BirGün özel bir gazetedir, okuyucuları da öyle… Onlara bildiklerini ve yapmaları gerekenleri sadece hatırlatmaktır burada yazılanlar. BirGün de yayınlanabildiği sürece bu görev devam edecek. Ama artık sorun BirGün’den öte, çünkü her yere karanlık çöktü…

Sıra “sana” gelmeyecek, çünkü sıra herkese geldi…

Başkanlık ve idam ittifakı karşısında artık olup biteni tarif etmekle yetinme gününde değiliz. Tarif ettiklerimizi eyleme günündeyiz. Herkesin eyleyeceği bir şeyler vardır. Hayatta kalabilmek için kurbanlıkmış hissiyatından kurtulmak şart. Ve en önemlisi asıl onların korktuklarını ve çok korktuklarını unutmamak…

Artık hukuk yok. Yargı yok. Fiili infaz var…

Artık parlamento yok. Tek güvence kendi ellerimizde…

Durmazlar, durmayacaklar, çünkü frenleri yok. Manevra yapamazlar direksiyonları kilitlenmiş, motorun ne zaman yanacağı belli değil…

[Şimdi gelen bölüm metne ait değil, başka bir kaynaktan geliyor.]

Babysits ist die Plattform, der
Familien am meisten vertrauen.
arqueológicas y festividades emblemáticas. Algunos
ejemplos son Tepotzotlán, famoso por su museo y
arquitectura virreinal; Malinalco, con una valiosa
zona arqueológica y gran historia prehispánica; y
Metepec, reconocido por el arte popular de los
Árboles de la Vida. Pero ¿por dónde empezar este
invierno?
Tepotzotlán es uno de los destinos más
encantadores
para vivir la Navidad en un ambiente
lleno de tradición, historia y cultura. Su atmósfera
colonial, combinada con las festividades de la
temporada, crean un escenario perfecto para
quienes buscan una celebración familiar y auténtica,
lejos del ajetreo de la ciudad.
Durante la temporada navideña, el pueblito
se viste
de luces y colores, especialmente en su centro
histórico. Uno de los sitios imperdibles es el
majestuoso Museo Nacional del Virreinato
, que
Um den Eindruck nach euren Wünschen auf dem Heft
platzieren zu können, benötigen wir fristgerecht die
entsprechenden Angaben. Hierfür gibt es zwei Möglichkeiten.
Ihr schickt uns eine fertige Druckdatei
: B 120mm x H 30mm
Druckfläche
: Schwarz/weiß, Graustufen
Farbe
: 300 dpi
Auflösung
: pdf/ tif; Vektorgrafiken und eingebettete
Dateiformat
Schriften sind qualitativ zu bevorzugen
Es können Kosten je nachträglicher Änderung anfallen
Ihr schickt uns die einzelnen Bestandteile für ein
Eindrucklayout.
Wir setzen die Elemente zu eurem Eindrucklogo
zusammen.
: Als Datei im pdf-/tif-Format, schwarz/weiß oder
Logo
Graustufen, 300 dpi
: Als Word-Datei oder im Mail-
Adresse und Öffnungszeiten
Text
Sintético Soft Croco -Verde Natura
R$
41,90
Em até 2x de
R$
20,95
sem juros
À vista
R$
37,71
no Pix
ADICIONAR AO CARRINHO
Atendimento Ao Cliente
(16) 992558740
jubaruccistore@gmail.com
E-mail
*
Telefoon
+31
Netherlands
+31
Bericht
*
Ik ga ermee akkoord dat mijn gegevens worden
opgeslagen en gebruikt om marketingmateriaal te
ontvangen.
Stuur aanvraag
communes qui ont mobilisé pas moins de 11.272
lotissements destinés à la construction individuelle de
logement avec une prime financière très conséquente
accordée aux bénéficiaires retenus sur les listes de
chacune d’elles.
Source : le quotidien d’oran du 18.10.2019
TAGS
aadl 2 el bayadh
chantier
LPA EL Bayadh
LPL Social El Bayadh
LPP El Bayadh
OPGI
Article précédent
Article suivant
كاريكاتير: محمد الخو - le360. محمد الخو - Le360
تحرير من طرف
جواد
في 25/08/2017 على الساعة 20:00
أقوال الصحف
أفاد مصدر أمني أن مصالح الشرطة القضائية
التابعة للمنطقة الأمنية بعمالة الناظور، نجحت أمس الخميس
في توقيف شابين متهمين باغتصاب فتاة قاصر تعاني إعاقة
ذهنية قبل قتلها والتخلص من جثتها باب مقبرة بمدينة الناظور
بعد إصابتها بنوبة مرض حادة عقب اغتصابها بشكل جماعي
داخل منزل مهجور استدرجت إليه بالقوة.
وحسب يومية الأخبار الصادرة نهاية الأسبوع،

12 Eylülcüler “iç savaşı, kardeş kavgasını durdurma” bahanesiyle darbe yapıp açık faşizm uyguladılar. Bunlar iktidarlarını korumak uğruna “iç savaş ortamı, kardeş kavgası yaratmak” için darbe üzerine darbe yapıyor, açık faşizme geçiyorlar…

Öyleyse bundan sonrası iç savaş ortamında da muhalefet edebilme sorunudur. Artık iç savaş zemini kuralları geçerli, o kuralların birinci maddesi kuralsızlık…

12 Eylül faşizmi muhaliflere hiç olmazsa bir tecrübe kazandırmıştı. Şimdiki kuşaklar da kendi özdeneyimleriyle mevcut faşizme karşı mücadeleyi elbette öğrenecekler. Yani sadece onların sadece istediği yerde ve zamanda boy göstermeyi değil onların bilmediği yerde ve zamanda boy göstermeyi de… Aksi halde her ortaya çıkışlarında TOMA’ların suyuna, gazına maruz kalacaklar ve ha bire gözaltına alınacaklarsa, Önder İşleyen’in de dün yazdığı gibi, kendi yaratıcılıklarıyla “Bu noktada AKP karşısında muhalefeti güçsüz gösteren, AKP’nin sıkıştırmaya çalıştığı alan ve zeminlerin ötesine geçebilen bir tür muhalefetin VPN’sini bulması gerekir.”
Varsın interneti de kapatsınlar, biz kendi VPN’mizi kurarız, kurmalıyız. İnternet madem bir ağ sistemi, enterkonnekte bir sistem, biz de internetsiz sosyal ağ sistemimizi kurarız. Evler, sokaklar, mahalleler, şehirler de kapatılamaz ya… Denizdeki dalgaları, esen rüzgârları durduramazlar, evden eve sokaktan sokağa, şehirden şehre enterkonnekte direnişi engelleyemezler. Yaşama hakkı gasp edildiğinde hayatta kalmak için direnmek meşrudur.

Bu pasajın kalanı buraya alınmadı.